En artículo publicado en estas mismas páginas la semana pasada por quien esto escribe afirmaba que no resulta capricho moralista o semántico de la Santa Sede el negar rotundamente la posibilidad de denominar bajo la palabra matrimonio, la unión así fuera permanente y estable que puedan mantener dos homosexuales, puesto que ello va en contra de la esencia de dicha institución social que fundamenta y da origen a la familia, la cual es a su vez la célula básica de la sociedad, al igual que tampoco se puede aplicar como sinónimo de matrimonio alguna de las novedosas formas de uniones de hecho existentes.
Formulaba dicha aseveración basándome en el reciente documento emanado de la Sagrada Congregación para la Doctrina de la Fe, titulado Consideraciones acerca de los Proyectos de Reconocimiento Legal de las Uniones entre Personas Homosexuales.
Por falta de espacio me circunscribí en el referido artículo a los argumentos aportados por el documento redactado por el dicasterio que preside el Cardenal Joseph Ratzinger en lo concerniente a la injusticia que supone que determinadas legislaciones le atribuyan la palabra y los derechos propios de la institución matrimonial a las uniones de hecho que puedan darse entre homosexuales. Hoy quisiera continuar con la revisión de dicho documento dando cuenta de los argumentos que refiere para sustentar el porqué de dicha aseveración respecto de la injusticia que implica dicha posibilidad:
“En las uniones homosexuales están completamente ausentes los elementos biológicos y antropológicos del matrimonio y de la familia que podrían fundar razonablemente el reconocimiento legal de tales uniones. Éstas no están en condiciones de asegurar adecuadamente la procreación y la supervivencia de la especie humana. El recurrir eventualmente a los medios puestos a disposición por los recientes descubrimientos en el campo de la fecundación artificial, además de implicar graves faltas de respeto a la dignidad humana, (15) no cambiaría en absoluto su carácter inadecuado.

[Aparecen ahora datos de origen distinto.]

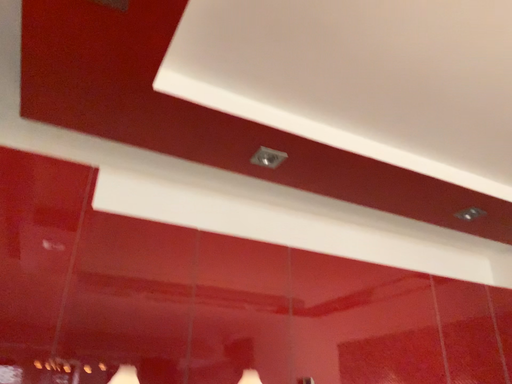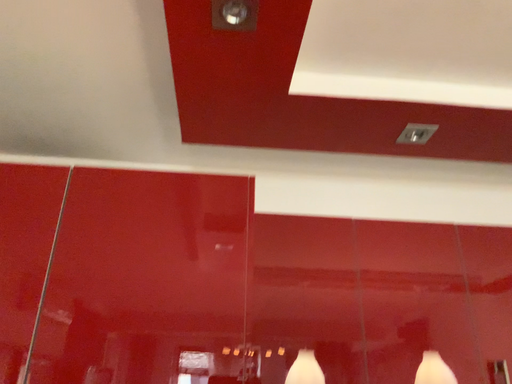
Question: How did the camera likely rotate when shooting the video?

Choices:
 (A) rotated right
 (B) rotated left

Answer: (B)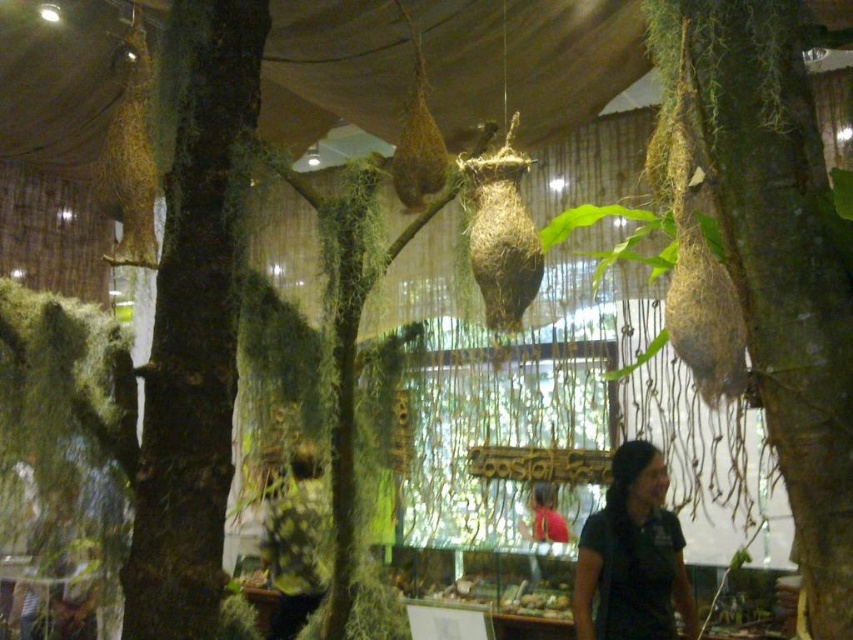
Consider the image. You are an ornithologist examining the museum exhibit. You notice the green mossy tree at center and the dark brown bark at center. Which object is positioned higher in the image?

The green mossy tree at center is above the dark brown bark at center, so it is positioned higher in the image.

You are a visitor in the museum and want to take a photo of both the black matte shirt at lower right and the dark brown leather shirt at lower center. However, you can only focus on one object at a time. Which shirt should you focus on first to ensure both are in the frame?

You should focus on the black matte shirt at lower right first because it is closer to the viewer than the dark brown leather shirt at lower center. By focusing on the closer object, you can ensure that both shirts are within the depth of field and appear sharp in the photo.

Consider the image. You are standing in the museum exhibit and want to take a photo of the black matte shirt at lower right. Where should you position yourself to capture it in the frame?

The black matte shirt at lower right is located at coordinates point [631,556], so you should position yourself to the lower right of the exhibit to capture it in the frame.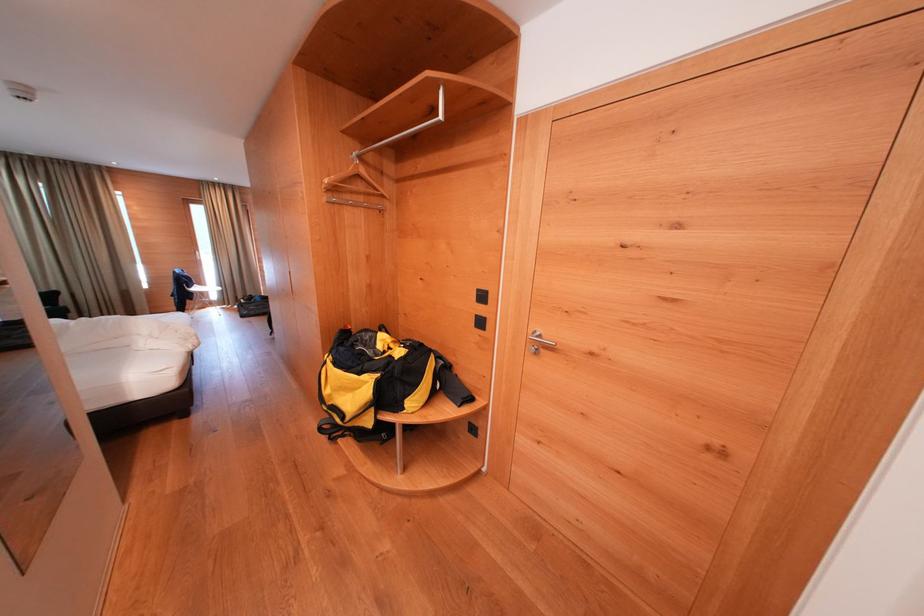
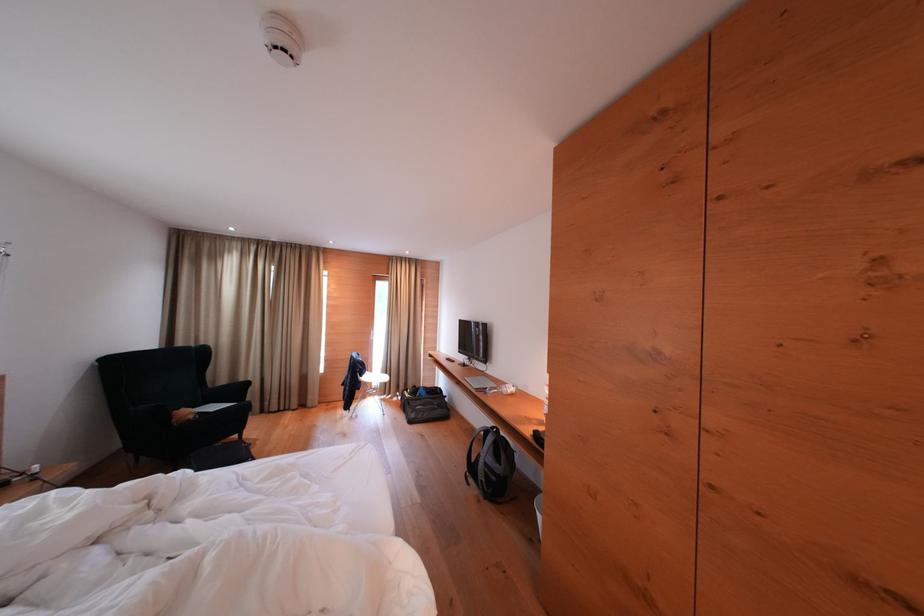
In the second image, find the point that corresponds to (x=215, y=293) in the first image.

(383, 379)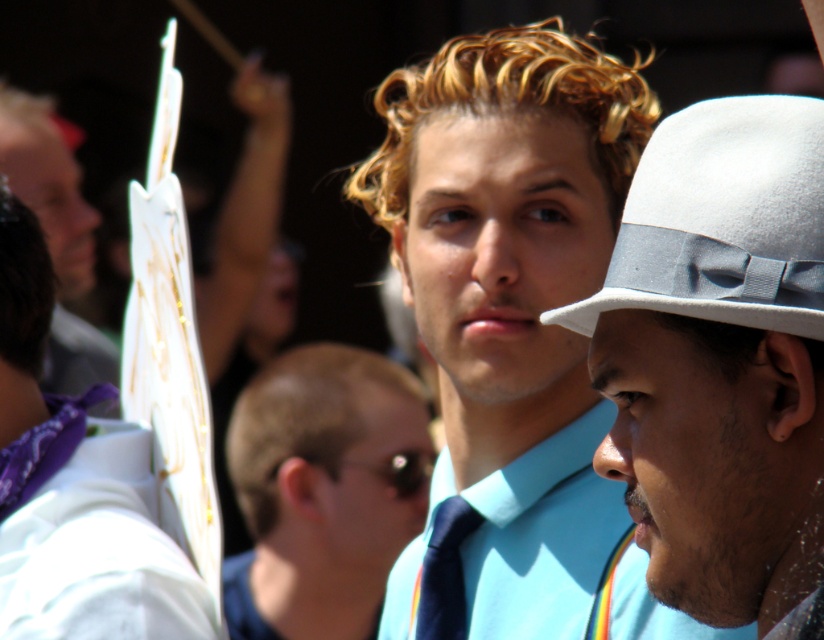
You are a photographer standing between the white felt fedora at right and the matte white sign at left. You want to take a photo that includes both objects in the frame. Given that your camera has a maximum angle of view of 120 degrees, can you capture both objects without moving? Explain your reasoning.

The white felt fedora at right and matte white sign at left are 13.14 feet apart. To determine if they can fit in a 120 degree angle, we need to know the distance from the camera to the objects. Without this information, it is impossible to calculate the required angle. Therefore, the photographer cannot determine if both objects can be captured without moving based solely on the given distance between them.

You are standing in the crowd at the event, and you see a white paper sign at upper left. Where is the point at coordinates [75,486] located?

The point at coordinates [75,486] is located on the white paper sign at upper left.

You are a pedestrian standing in the crowd and want to read both the white paper sign at upper left and the matte white sign at left. Which sign can you see more clearly?

The white paper sign at upper left is in front of the matte white sign at left, so you can see the white paper sign at upper left more clearly.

En las uniones homosexuales está además completamente ausente la dimensión conyugal, que representa la forma humana y ordenada de las relaciones sexuales. Éstas, en efecto, son humanas cuando y en cuanto expresan y promueven la ayuda mutua de los sexos en el matrimonio y quedan abiertas a la transmisión de la vida.
Como demuestra la experiencia, la ausencia de la bipolaridad sexual crea obstáculos al desarrollo normal de los niños eventualmente integrados en estas uniones. A éstos les falta la experiencia de la maternidad o de la paternidad. La integración de niños en las uniones homosexuales a través de la adopción significa someterlos de hecho a violencias de distintos órdenes, aprovechándose de la débil condición de los pequeños, para introducirlos en ambientes que no favorecen su pleno desarrollo humano.
Ciertamente tal práctica sería gravemente inmoral y se pondría en abierta contradicción con el principio, reconocido también por la Convención Internacional de la ONU sobre los Derechos del Niño, según el cual el interés superior que en todo caso hay que proteger es el del infante, la parte más débil e indefensa.
La sociedad debe su supervivencia a la familia fundada sobre el matrimonio. La consecuencia inevitable del reconocimiento legal de las uniones homosexuales es la redefinición del matrimonio, que se convierte en una institución que, en su esencia legalmente reconocida, pierde la referencia esencial a los factores ligados a la heterosexualidad, tales como la tarea procreativa y educativa”.